• **Excerpt provided**

++++++

Problem A - Spiral Tap

Time Limit: 1 second

The game of Spiral Tap is played on a square grid. Pieces are placed on a grid and the moves are realized according to the position of the pieces on the grid. However, the coordinate system in the game of Spiral Tap are a bit different that those find in traditional board games, such as chess.

The cell numbering scheme follow a spiral, starting from the center of the grid in an anti-clockwise fashion. The following figure illustrates the cell numbering scheme.

The goal is, given the spiral tap coordinates of a cell, find its cartesian coordinates (line 1 is at the bottom, and column 1 is the leftmost).

Input

The input is a series of lines. Each line is composed of two numbers: SZ and P. SZ is the size of the border of the grid and is an odd number no larger than 100000. P is the spiral position of a cell in this grid. The line such that SZ = P = 0 marks the end of the input (and is not part of the data set).

++++++

Can you repeat, word for word, everything in the Spiral Tap problem above from "The goal is, given" down to "the data set)."?

• **Dataset entries**
++++++

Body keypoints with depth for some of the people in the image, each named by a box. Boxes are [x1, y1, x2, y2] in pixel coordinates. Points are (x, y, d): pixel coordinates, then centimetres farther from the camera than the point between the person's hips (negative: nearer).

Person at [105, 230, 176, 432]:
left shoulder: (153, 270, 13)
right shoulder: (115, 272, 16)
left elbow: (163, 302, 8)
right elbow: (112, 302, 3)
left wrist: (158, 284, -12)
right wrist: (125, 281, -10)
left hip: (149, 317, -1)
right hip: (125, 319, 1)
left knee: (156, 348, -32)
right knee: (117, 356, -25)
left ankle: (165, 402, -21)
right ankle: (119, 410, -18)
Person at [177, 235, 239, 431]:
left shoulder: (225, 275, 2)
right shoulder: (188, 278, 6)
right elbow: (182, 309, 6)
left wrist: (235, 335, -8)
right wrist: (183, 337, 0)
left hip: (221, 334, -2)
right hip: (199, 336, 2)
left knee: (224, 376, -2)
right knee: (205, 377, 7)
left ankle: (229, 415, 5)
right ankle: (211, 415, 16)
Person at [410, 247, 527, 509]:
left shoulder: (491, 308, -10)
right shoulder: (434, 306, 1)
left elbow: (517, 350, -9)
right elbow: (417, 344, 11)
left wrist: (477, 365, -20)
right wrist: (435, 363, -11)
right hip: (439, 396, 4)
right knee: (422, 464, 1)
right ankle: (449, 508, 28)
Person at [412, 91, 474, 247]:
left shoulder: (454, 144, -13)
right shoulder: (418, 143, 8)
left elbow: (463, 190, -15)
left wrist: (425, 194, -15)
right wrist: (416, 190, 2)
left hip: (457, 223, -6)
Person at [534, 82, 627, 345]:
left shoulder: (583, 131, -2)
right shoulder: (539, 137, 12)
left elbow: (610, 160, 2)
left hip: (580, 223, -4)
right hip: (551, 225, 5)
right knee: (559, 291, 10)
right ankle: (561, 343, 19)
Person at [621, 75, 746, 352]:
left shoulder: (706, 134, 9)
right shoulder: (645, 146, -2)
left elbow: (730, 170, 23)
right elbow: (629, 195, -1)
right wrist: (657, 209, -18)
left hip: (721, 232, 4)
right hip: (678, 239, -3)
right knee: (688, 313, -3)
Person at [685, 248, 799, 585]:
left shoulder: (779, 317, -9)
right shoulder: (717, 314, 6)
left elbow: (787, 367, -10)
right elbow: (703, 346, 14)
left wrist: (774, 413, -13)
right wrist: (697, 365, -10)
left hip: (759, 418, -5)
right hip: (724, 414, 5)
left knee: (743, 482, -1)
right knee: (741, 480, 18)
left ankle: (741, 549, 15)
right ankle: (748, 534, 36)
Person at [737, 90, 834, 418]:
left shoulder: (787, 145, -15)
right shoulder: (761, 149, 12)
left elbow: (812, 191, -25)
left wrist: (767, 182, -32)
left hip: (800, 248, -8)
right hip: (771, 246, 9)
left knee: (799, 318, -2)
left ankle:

++++++

• **Result of the exercise**
The goal is, given the spiral tap coordinates of a cell, find its cartesian coordinates (line 1 is at the bottom, and column 1 is the leftmost).

Input

The input is a series of lines. Each line is composed of two numbers: SZ and P. SZ is the size of the border of the grid and is an odd number no larger than 100000. P is the spiral position of a cell in this grid. The line such that SZ = P = 0 marks the end of the input (and is not part of the data set).